Mindful of the consequences if it’s discovered they were playing roughly Jack urges his friends to tell the principal that they were playing a chasing game not a tackling one. But when he returns to school he finds that this has had dire consequences for Fadi and he has to wrestle with the choice of telling the truth and risking all the boys being excluded from a clinic by their favourite A-league soccer team or let Fadi bear the brunt of the punishment that is really having a massive impact on his mental well-being.

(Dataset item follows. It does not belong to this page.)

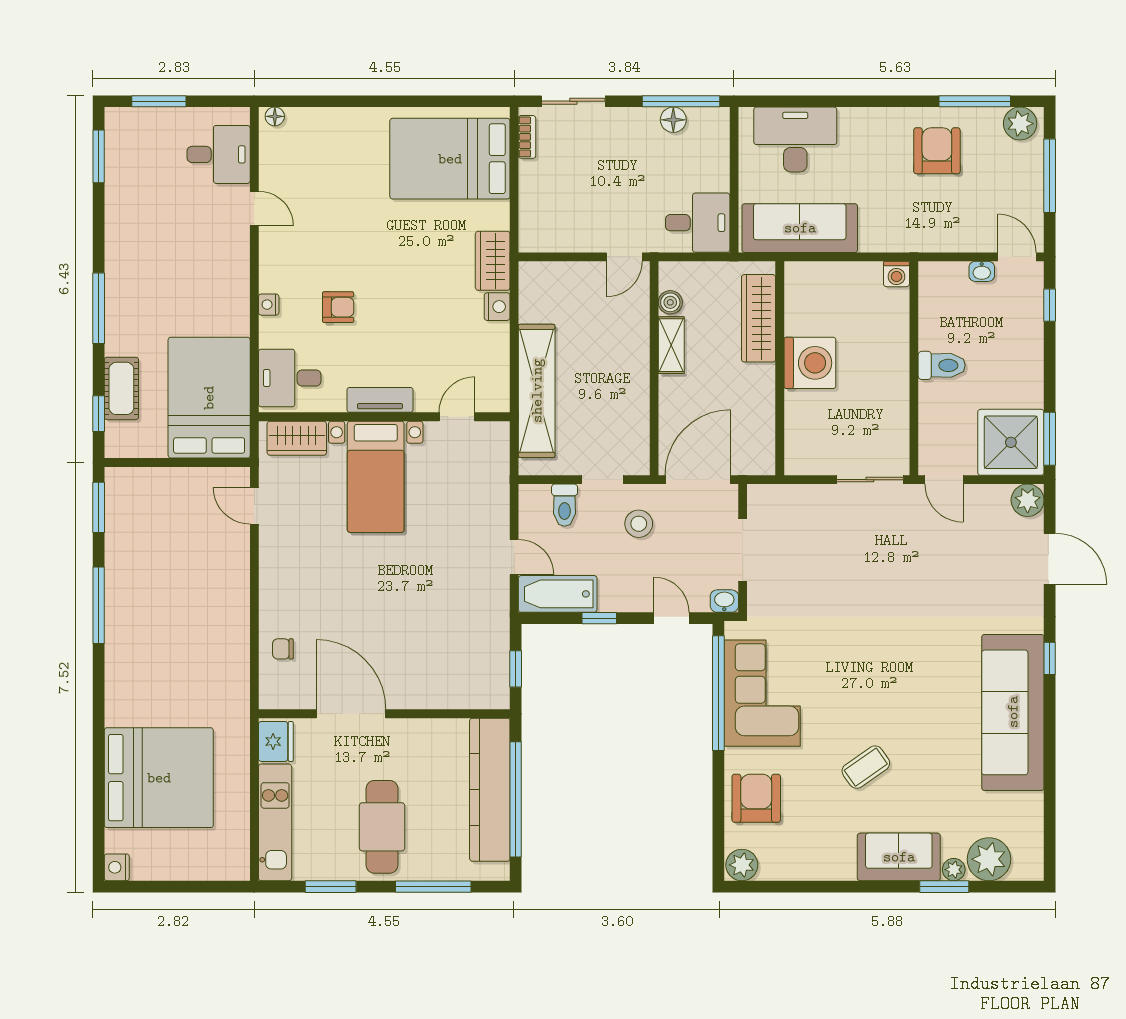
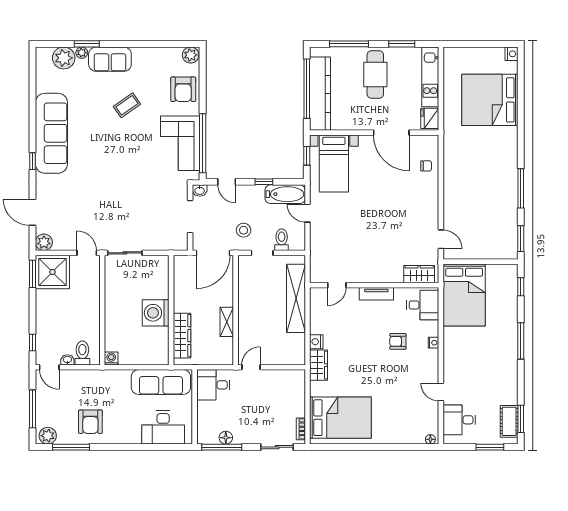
boiler: (670, 302) -> (227, 344), removed
toilet: (942, 365) -> (82, 353), moved, turned 90
cot: (121, 388) -> (509, 421), moved
bed with nightstands: (376, 477) -> (334, 163), moved, turned 180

This is an intriguing read that throws up a range of issues that young boys will relate to and empathise with. We know that “boys being boys” can have accidental consequences but, in this story, it is the unforseen ones that cause the dilemma and set up all sorts of discussions about what Jack should do and whether Principal Davies was fair, and so on.
There are now eight books in the Stuff Happens series, each written by a leading Australian author who has a sound track record of writing stories that boys enjoy. What appeals most is that each takes a very ordinary situation that everyone can relate to and builds a story from it that is both engaging and entertaining as well as thought-provoking. Each is also a great demonstration in writing about what you know – taking an ordinary everyday event and building it into a story.
This is a series that really appeals to boys – there is a list of reserves for each one at the local school I know – and getting them enjoying reading with such quality stories is a match made in heaven.